Description of problem: 1000-s of binary systemfiles like e.g. /usr/X11R6/lib/libX11.so.6.2 seem to have changed length or contents after some days, while the date (time-stampt) of the file remains unchanged. Version-Release number of selected component (if applicable): Fedora Core 1.0 How reproducible: reliably with following shell-script: ================================================= drive=$1 MNT=/mnt/cdrom mount $drive $MNT cd / find . -mount -type f -print|grep -v "/usr/src/linux"|while read file;do echo ==== "$file" ==== l1=`ls -l "$file"|awk '{print $6,$7,$8}'` sum1=`sum "$file"` if [ -f $MNT/"$file" ];then l2=`ls -l $MNT/"$file"|awk '{print $6,$7,$8}'` sum2=`sum $MNT/"$file"` if [ "$sum1" != "$sum2" ];then ls -l "$file" $MNT/"$file" echo sum1= $sum1 sum2= $sum2 if [ "$l1" != "$l2" ];then echo "$file" changed else echo "$file" corrupted!!! $sum1 cp -p "$file" $MNT/"$file" sum3=`sum "$file"` sum2=`sum $MNT/"$file"` echo sum1= $sum1 sum2= $sum2 sum3= $sum3 if [ "$sum1" != "$sum2" -o "$sum1" != "$sum3" ];then echo BAZD MEG!!! fi fi fi else echo "$file" not found !!! fi done >/tmp/difflist 2>&1 ================================================================ Steps to Reproduce: 1. install Fedora in your work-partition and do you everyday jobs. 2. install Fedora in a second partition as reference 3. Boot the reference-system after few days and check the work-partition by running the listed shell-procedure. Actual results: The listed shell-procedure reports 1000-s of systemfiles, which shouldn't have been changed, to be corrupted: Either the length or only the checksum is changed, while the date of the last change remained unchanged. Expected results: 1) I think that binary executables or shared objects should be never changed. 2) But if they are - whyever - changed then the date of the last change should be updated as well.
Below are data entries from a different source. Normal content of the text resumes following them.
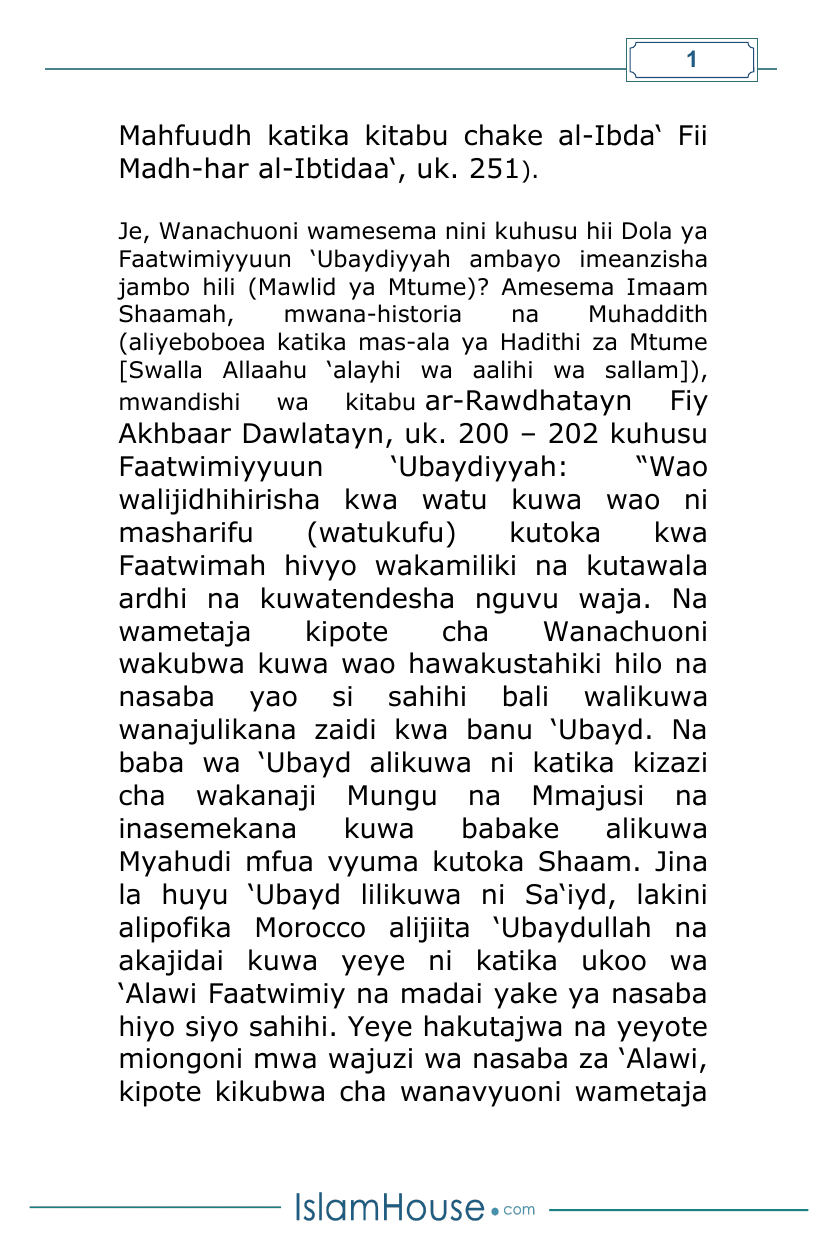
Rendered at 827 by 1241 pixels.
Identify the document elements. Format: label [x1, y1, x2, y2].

text [118, 118, 709, 184]
picture [288, 1187, 809, 1228]
picture [22, 1186, 282, 1224]
text [118, 216, 709, 1107]
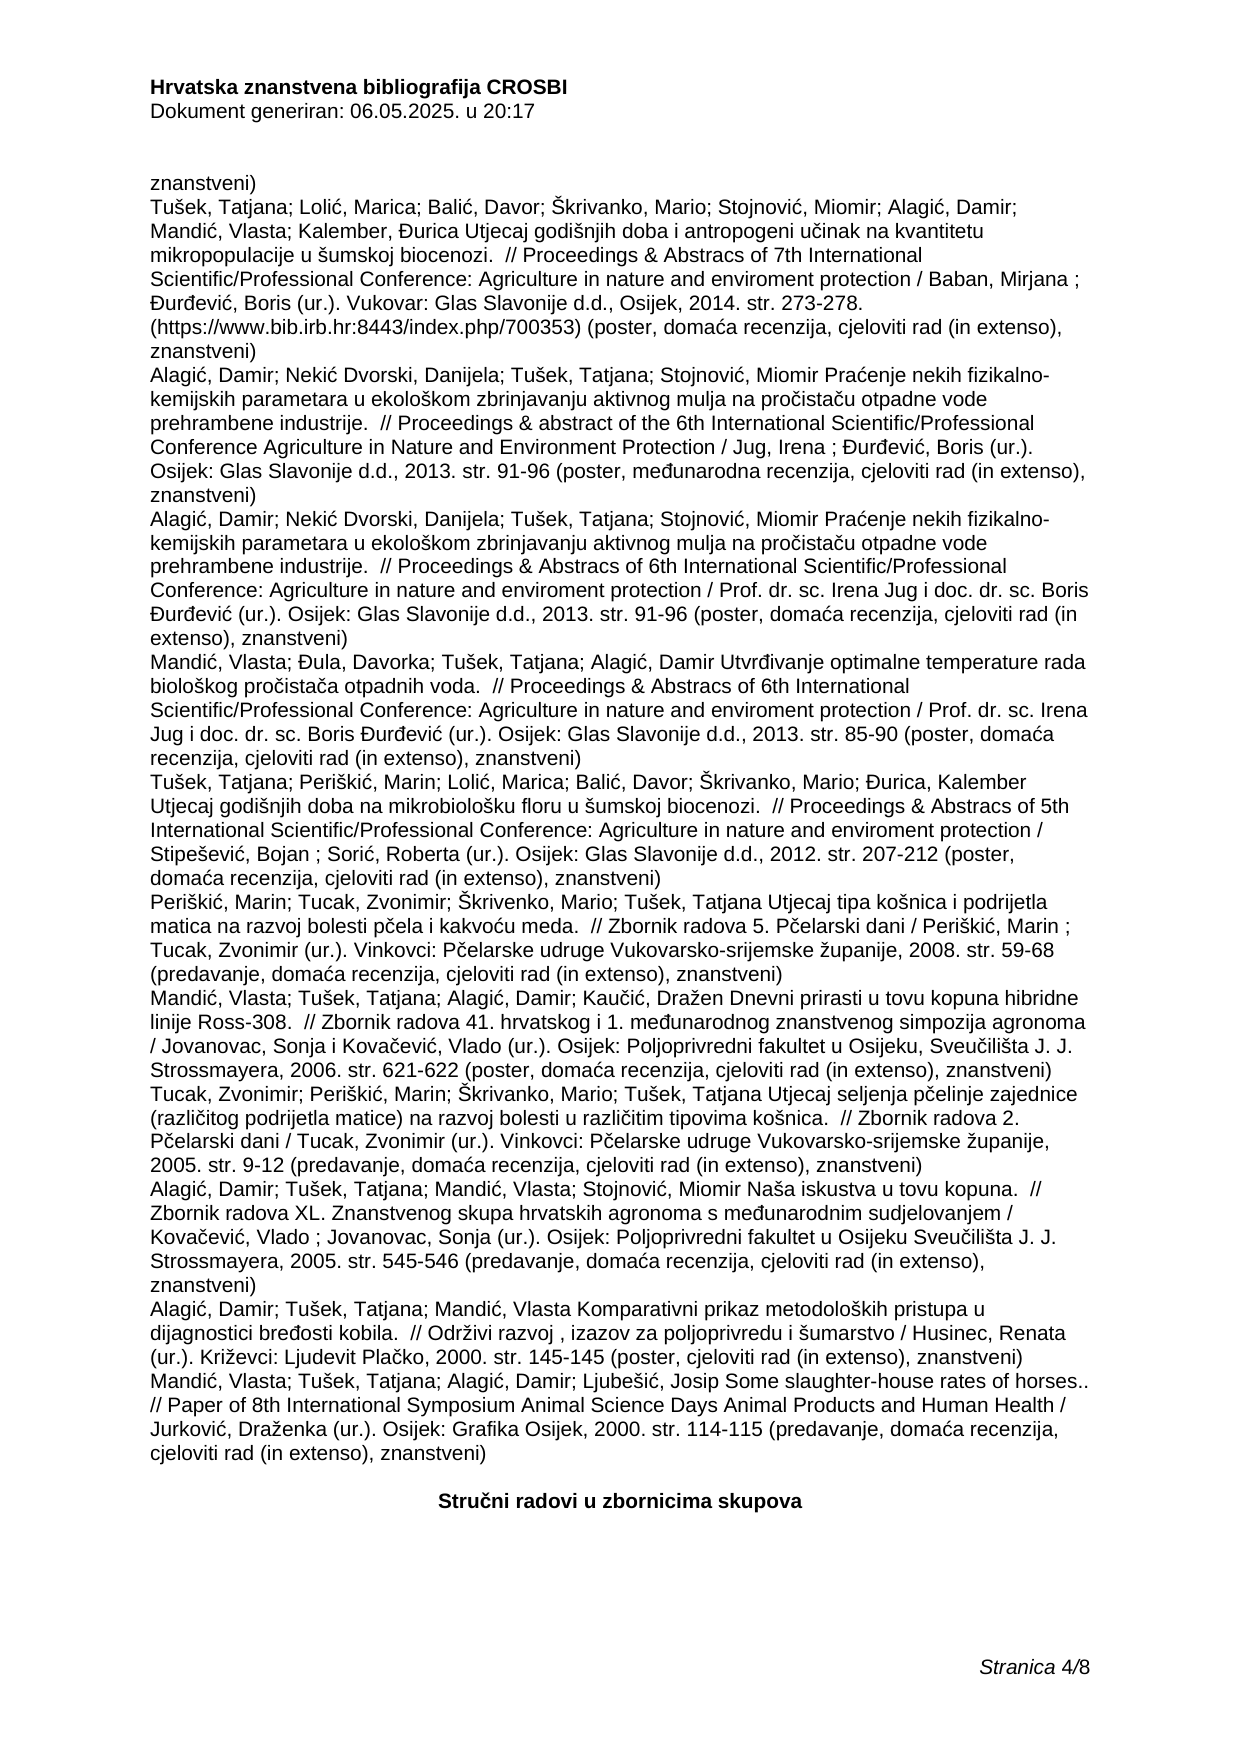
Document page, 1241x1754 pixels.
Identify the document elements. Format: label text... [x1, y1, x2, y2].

text Alagić, Damir; Tušek, Tatjana; Mandić, Vlasta; Stojnović, Miomir [150, 1177, 1090, 1297]
text Mandić, Vlasta; Tušek, Tatjana; Alagić, Damir; Ljubešić, Josip [150, 1369, 1090, 1465]
text Periškić, Marin; Tucak, Zvonimir; Škrivenko, Mario; Tušek, Tatjana [150, 890, 1090, 986]
text Alagić, Damir; Nekić Dvorski, Danijela; Tušek, Tatjana; Stojnović, Miomir [150, 506, 1090, 650]
subtitle Stručni radovi u zbornicima skupova [150, 1489, 1090, 1513]
text Tucak, Zvonimir; Periškić, Marin; Škrivanko, Mario; Tušek, Tatjana [150, 1081, 1090, 1177]
text Tušek, Tatjana; Lolić, Marica; Balić, Davor; Škrivanko, Mario; Stojnović, Miomir; Alagić, Damir; Mandić, Vlasta; Kalember, Đurica [150, 195, 1090, 363]
text Alagić, Damir; Tušek, Tatjana; Mandić, Vlasta [150, 1297, 1090, 1369]
text Mandić, Vlasta; Đula, Davorka; Tušek, Tatjana; Alagić, Damir [150, 650, 1090, 770]
text Alagić, Damir; Nekić Dvorski, Danijela; Tušek, Tatjana; Stojnović, Miomir [150, 363, 1090, 506]
text Tušek, Tatjana; Periškić, Marin; Lolić, Marica; Balić, Davor; Škrivanko, Mario; Đurica, Kalember [150, 770, 1090, 890]
text Mandić, Vlasta; Tušek, Tatjana; Alagić, Damir; Kaučić, Dražen [150, 986, 1090, 1081]
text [150, 171, 1090, 195]
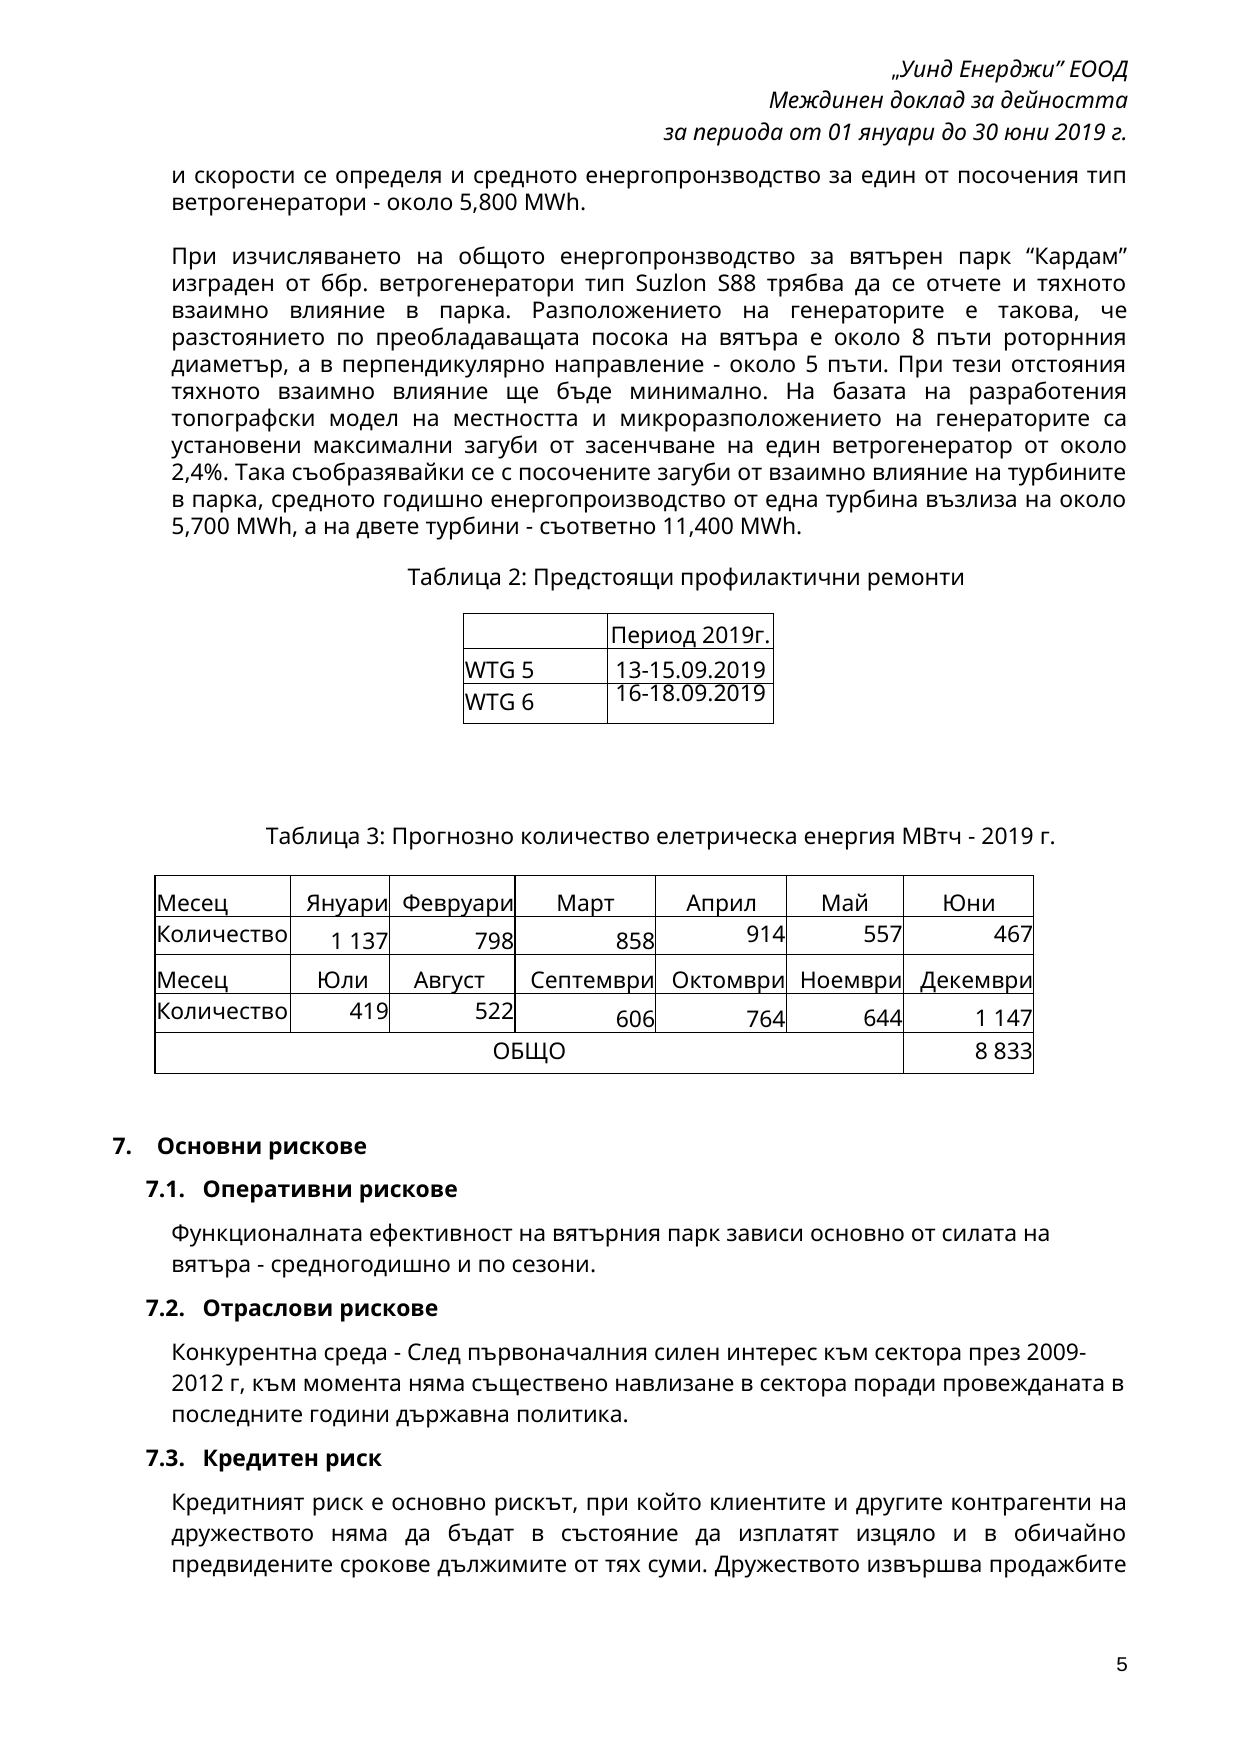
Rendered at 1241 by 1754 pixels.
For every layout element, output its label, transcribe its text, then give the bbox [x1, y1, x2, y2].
Additional info: Even more frustrating is the fact that the described phenomen does not effect the integrity of the work-partition, as far as I can see it works without any crash. Do I anything wrong? Could you explain what I see???
This sounds like a normal consequence of prelink.
Yeah. If you want to verify that nobody but prelink tempered with the binaries or libraries, you can use rpm -V or run prelink --verify directly. Or sed -i s/PRELINKING=yes/PRELINKING=no/ /etc/sysconfig/prelink if you don't want prelinking and prefer unchanging binaries/libraries.